• **EXERCISE DIRECTIONS**: What follows is a set of records; restate each one word for word and drop the pictures.
DATASET Block Start
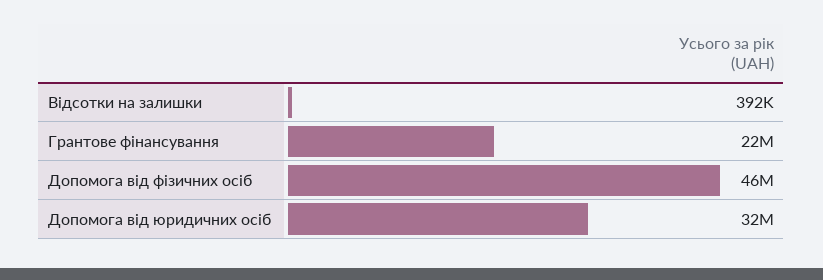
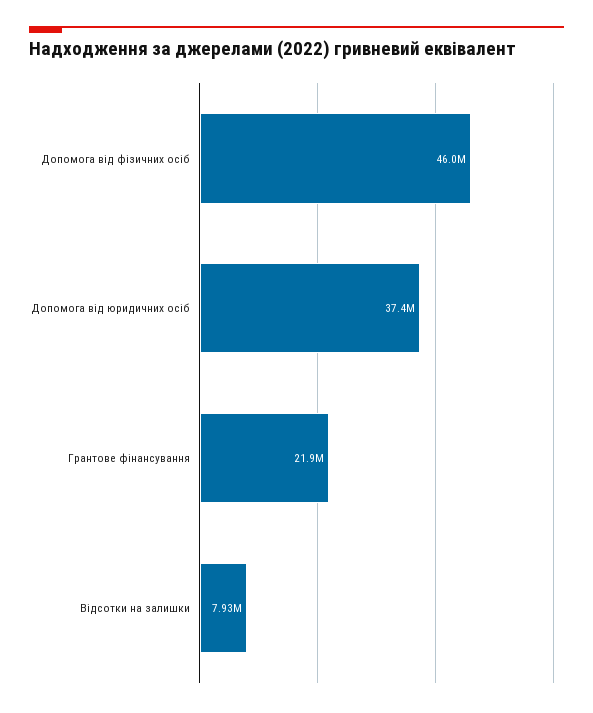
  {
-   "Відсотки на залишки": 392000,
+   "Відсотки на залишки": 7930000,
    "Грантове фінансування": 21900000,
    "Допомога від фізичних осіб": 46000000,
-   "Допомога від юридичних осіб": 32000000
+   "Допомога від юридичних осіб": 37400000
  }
DATASET Block End
• **TASK SOLUTION**:
  {
-   "Відсотки на залишки": 392000,
+   "Відсотки на залишки": 7930000,
    "Грантове фінансування": 21900000,
    "Допомога від фізичних осіб": 46000000,
-   "Допомога від юридичних осіб": 32000000
+   "Допомога від юридичних осіб": 37400000
  }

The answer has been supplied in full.